> Records contained in a dataset:
*****

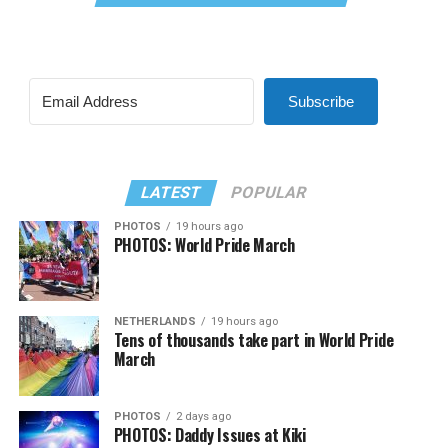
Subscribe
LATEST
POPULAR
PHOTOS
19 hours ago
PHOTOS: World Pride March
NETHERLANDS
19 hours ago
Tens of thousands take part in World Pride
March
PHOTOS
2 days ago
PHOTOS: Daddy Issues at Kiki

*****

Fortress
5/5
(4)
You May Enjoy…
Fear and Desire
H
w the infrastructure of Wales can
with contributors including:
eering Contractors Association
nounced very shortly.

*****

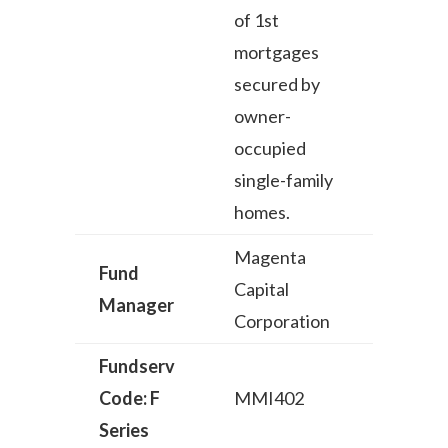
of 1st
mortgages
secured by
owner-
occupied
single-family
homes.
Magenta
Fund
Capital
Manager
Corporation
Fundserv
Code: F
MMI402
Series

*****

> Goal of the exercise: Starting at the line that has "You May Enjoy…" in the records above, restate word for word every line until the one that has "nounced very shortly.", and include that one as well.

> Your solution:
You May Enjoy…
Fear and Desire
H
w the infrastructure of Wales can
with contributors including:
eering Contractors Association
nounced very shortly.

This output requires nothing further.